Worauf das Nachdenken von Hilbigs Helden, der unter dem Kürzel C. im Roman auftritt, hinausläuft, sagt im Grunde schon der Titel des Buchs. Man kann den poetisch hochkomprimierten Text lesen als Rückblick auf ein Jahrhundert voller untauglicher Großprojekte zur Verbesserung des menschlichen Miteinanders, als Auseinandersetzung mit dem eigenen Werdegang oder als eine kritischen Reflexion der jüngsten zehn Jahre neuen deutschen Miteinanders – das Fazit bleibt jedesmal dasselbe: Nichts ist wirklich gelungen. Allem menschlichen Tun und Lassen – im Kleinen wie im Großen – hängt etwas tragisch Provisorisches an, über das unsere Spezies wohl nie hinausgelangen wird.
Mit seiner Hauptfigur ist Hilbig dabei ein schonungsloses Selbstporträt gelungen. Der Schriftsteller C., dem es eine Ausreisegenehmigung Mitte der achtziger Jahre erlaubt, die DDR für zunächst ein Jahr zu verlassen, ohne dass ihm der Rückweg für immer versperrt bleibt, kommt keineswegs an neuen Ufern an. Hin- und hergerissen zwischen den beiden deutschen Staaten, zwei Ideologien, zwei Lebensentwürfen und zwei Frauen, bleibt er hier wie da ein Fremder. Als Einzelgänger, dem menschliche Nähe nach einer Weile immer fatal wird, was besonders die beiden Frauen – eine im Osten, eine im Westen -, zwischen denen er sich nicht entscheiden kann und deren jeweiliger Anspruch an ihn den Dichter überfordert, zu spüren bekommen, findet er nach der alten Heimat Leipzig weder in Nürnberg noch später in Hanau ein neues Zuhause.

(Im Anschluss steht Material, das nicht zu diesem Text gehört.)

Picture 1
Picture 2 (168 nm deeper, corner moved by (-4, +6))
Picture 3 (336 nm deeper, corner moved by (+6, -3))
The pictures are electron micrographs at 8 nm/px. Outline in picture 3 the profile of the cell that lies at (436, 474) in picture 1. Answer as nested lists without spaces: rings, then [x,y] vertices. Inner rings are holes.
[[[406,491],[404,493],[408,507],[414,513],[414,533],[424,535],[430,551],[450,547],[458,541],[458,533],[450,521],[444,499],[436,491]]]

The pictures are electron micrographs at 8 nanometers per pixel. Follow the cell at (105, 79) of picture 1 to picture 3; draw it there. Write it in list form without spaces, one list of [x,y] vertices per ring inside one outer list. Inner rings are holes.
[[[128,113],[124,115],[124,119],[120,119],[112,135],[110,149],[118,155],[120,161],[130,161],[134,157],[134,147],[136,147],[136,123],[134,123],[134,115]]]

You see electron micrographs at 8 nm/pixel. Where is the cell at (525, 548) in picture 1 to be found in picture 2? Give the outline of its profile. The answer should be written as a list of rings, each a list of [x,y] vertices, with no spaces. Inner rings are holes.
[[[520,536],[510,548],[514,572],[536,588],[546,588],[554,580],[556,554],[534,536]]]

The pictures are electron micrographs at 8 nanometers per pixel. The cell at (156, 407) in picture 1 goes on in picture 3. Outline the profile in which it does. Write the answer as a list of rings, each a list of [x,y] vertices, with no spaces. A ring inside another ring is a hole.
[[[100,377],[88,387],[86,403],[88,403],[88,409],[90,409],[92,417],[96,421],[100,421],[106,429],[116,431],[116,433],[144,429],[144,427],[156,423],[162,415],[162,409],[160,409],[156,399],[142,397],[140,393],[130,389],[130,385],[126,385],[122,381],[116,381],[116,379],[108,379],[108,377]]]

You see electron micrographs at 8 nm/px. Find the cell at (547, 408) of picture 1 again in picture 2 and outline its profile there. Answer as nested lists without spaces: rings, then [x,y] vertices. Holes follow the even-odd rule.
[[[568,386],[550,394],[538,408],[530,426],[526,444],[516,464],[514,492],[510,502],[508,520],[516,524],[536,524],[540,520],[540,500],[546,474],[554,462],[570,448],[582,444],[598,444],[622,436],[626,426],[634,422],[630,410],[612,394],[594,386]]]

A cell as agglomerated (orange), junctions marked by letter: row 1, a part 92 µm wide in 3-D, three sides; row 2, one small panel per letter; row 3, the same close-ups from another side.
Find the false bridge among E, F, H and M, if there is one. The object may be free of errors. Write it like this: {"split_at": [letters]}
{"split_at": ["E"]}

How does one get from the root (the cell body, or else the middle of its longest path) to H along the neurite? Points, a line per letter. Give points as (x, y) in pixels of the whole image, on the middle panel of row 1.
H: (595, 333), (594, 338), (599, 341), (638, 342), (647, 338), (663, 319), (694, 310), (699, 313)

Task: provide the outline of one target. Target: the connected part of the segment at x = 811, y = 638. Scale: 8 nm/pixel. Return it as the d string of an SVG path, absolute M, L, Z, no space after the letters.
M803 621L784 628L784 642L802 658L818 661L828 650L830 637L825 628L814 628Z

Hilbig mutet bei der Beschreibung seines Helden dem Leser einiges zu. Der Roman, zunächst in einer ersten Fassung aus der «Ich«-Perspektive geschrieben, ehe sich sein Autor für die mehr distanzierende personelle Perspektive entschied, beschreibt in radikalster Ausführlichkeit den seelischen wie körperlichen Niedergang eines Menschen. Alkoholismus, Selbsterniedrigung bis hin zur Selbstzerstörung und, damit einhergehend, die Zerstörung anderer, dem Protagonisten in unheilvoller Weise Verfallener, lassen die Lektüre stellenweise zur Qual werden. Doch andererseits vermag der Leser sich auch nicht wieder zu lösen von jener besessen den eigenen Untergang suchenden Figur, in deren Augen alles, was sie sehen, zu Nacht wird. Gewaltig etwa jene Szene, in welcher der Schriftsteller C. vor einer Lesung in seinem Hotelzimmer sitzt, trinkt, durch Pornokanäle zappt und sich, trotz seiner heimlichen Ängste vor dem bevorstehenden Auftritt, in Publikumsbeschimpfung und ‑verachtung übt.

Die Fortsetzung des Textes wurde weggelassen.